#### Task item:
Rewrite the data below with "series" swapped for "sets" wherever it occurs, keeping everything else the same. Omit the pictures from your version.
___ Extracted material ___
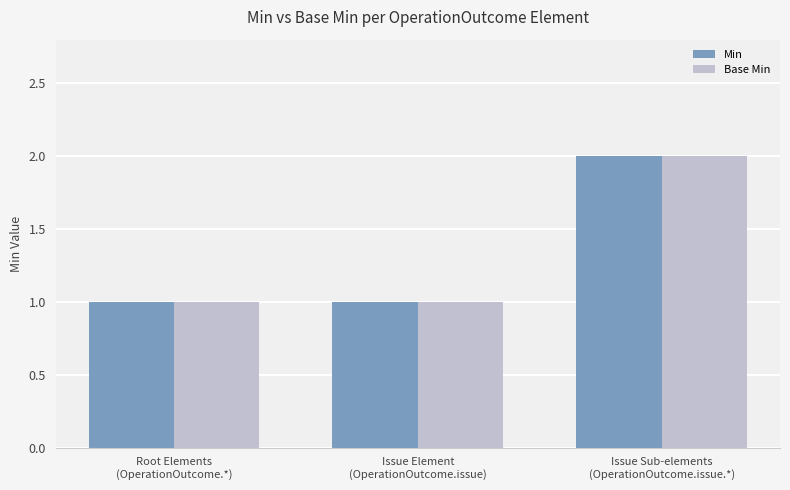

How many groups of bars are there?

3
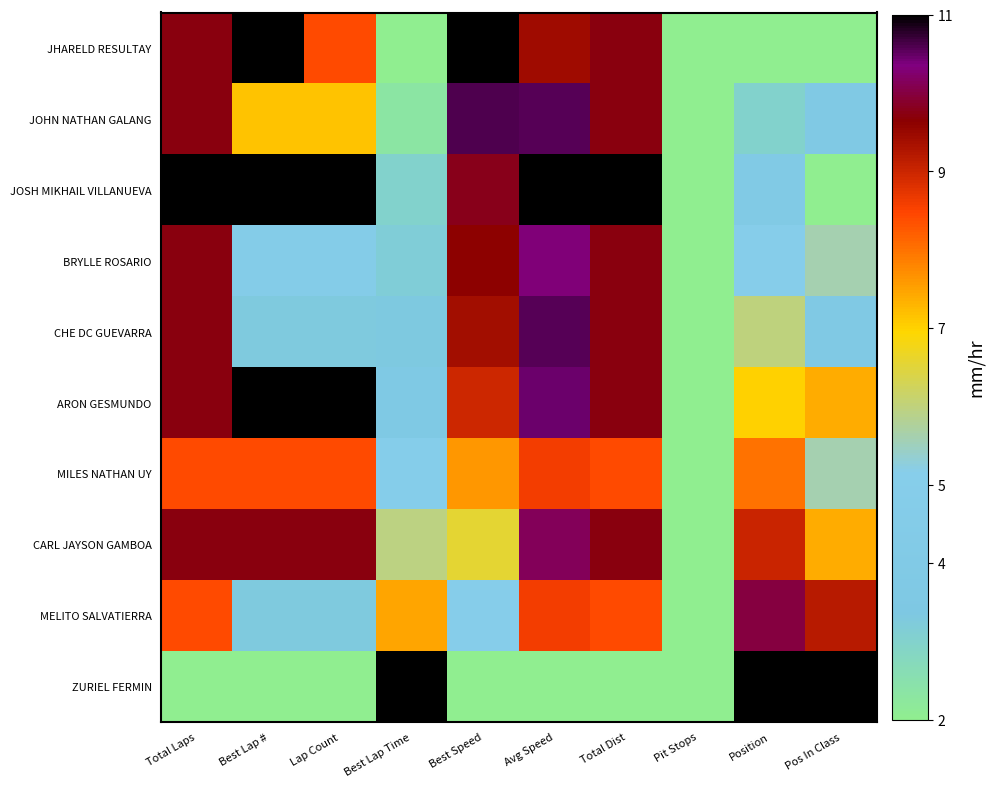

Between Lap Count and Position, which series saw the biggest shift?

ZURIEL FERMIN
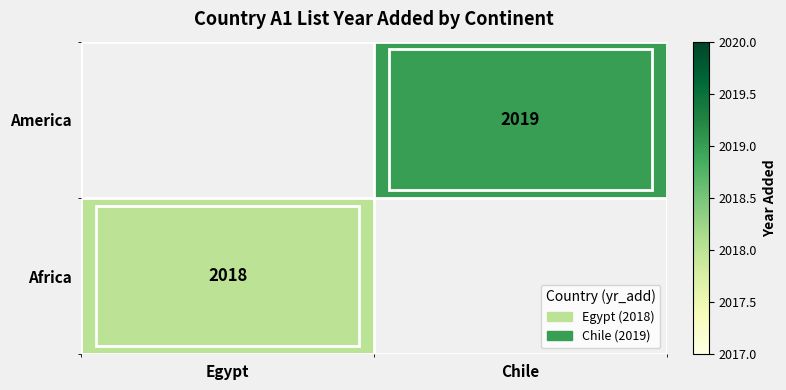

Count the number of data series in this chart.

2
___
#### Output of the task:
How many groups of bars are there?

3

Between Lap Count and Position, which sets saw the biggest shift?

ZURIEL FERMIN

Count the number of data sets in this chart.

2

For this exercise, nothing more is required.